I’ve met people along the way. In White River—the town where, in 1914, a trapper sold a bear to an infantryman, who went on to name her Winnie after Winnipeg where he came from, and train her for the troops on their long voyage to the European theater of World War I, and finally sell her to the London Zoo, where A.A. Milne brought his son Christopher Robin to see her—I met a retired bike mechanic and railroad welder. He didn’t have the right freewheel puller for us to replace my broken spoke, but we did sit in his house and talk for a while about the railroad, all the people he’s seen come through White River with a broken spoke on the back wheel, and the state of Canada and of the world. In Pic River, a First Nation, we stayed with Doug, a retired schoolteacher, who brought us to the mouth of the Pic, where its muddy water mixes with Lake Superior’s clear water amid a giant sand dune covered in tenacious shore grass crisscrossed with trails where people have gone down to the beach to have fires and talk since time immemorial. Every time he comes here, he told us, he feels an energy, and with a strong wind whipping up tall whitecaps and blowing the chill of the water into our faces, I had to agree.
Back on our first day in Canada, we got recommendations for places to stay all along the north shore from a guy named Frank, who’s been hosting passing-through cyclists at his house since the ’90s, and has ridden across Canada and around the lake himself. Everywhere he pointed us (including Doug’s house) was great. But I think our favorite place was one we found ourselves, in Lake Superior Provincial Park, along the eastern shore. Exhausted after a day of even harsher mountains than usual, we found a park map with some inconspicuous red triangles indicating campsites along the shore. When we got to the first one, just past a stream called Coldwater River, we discovered our unassuming red triangle was in fact a mile-long beach curving out of sight under the gaze of a sheer cliff, and we had it all to ourselves for the night. The water was oneirically clear and the rocks striped with offhanded miracles of art. Cedars clung impossibly to the rocks at the edge of the beach and the sun shot hazy rays through clouds over a green island. We slept well.

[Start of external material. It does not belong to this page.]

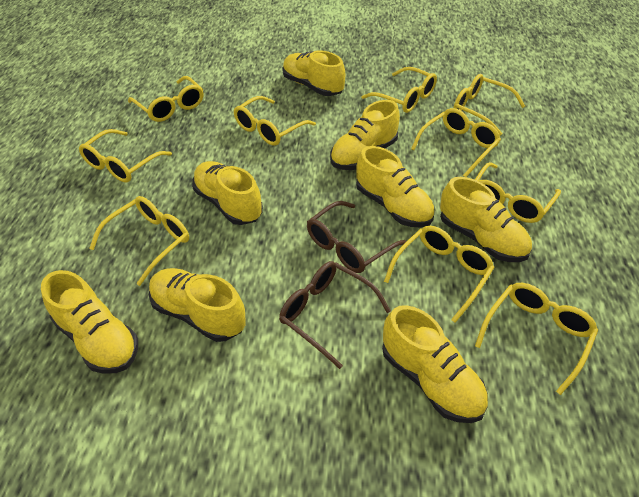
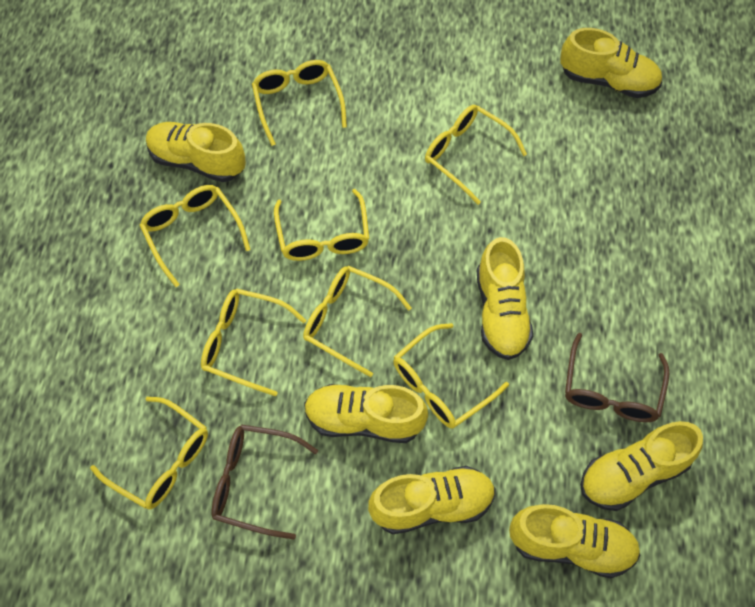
yellow glasses: 10 -> 8
yellow shoe: 8 -> 7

Last night we made it to Sault Ste. Marie, only to find Vélorution closed for Sunday, but luckily an employee came by on his off day to work on his own bike, and gave us the bathroom code and permission to shower and set up camp and just generally take care of ourselves any way we needed. Today we’re having our first rest day since Sleeping Giant Provincial Park, which was ten days ago just after we got into the country. I got that broken spoke fixed and I’ve had time to get a new pen, replace my ripped-ass old shorts, and sit down to write this in the library. It was only a couple days ago, as we reached our limits of raggedness, that we realized how much we needed this day, and it’s been mighty good. Tomorrow we cross into the US and the UP, where I’m told the terrain is flatter. I’m almost disappointed. But there’s plenty more to see before we close this circle.
Oh, and those apple fritters in Batchawana Bay were fantastic.